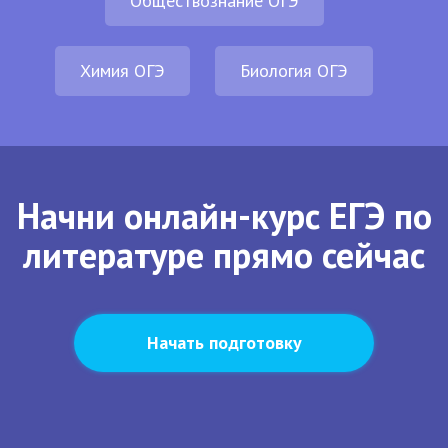
Обществознание ОГЭ
Химия ОГЭ
Биология ОГЭ
Начни онлайн-курс ЕГЭ по
литературе прямо сейчас
Начать подготовку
################
_Instruction:_ Transcribe the text read from every row above, keeping each line as it appears. Leave the pictures out of your answer.

_Written solution:_
Обществознание ОГЭ
Химия ОГЭ
Биология ОГЭ
Начни онлайн-курс ЕГЭ по
литературе прямо сейчас
Начать подготовку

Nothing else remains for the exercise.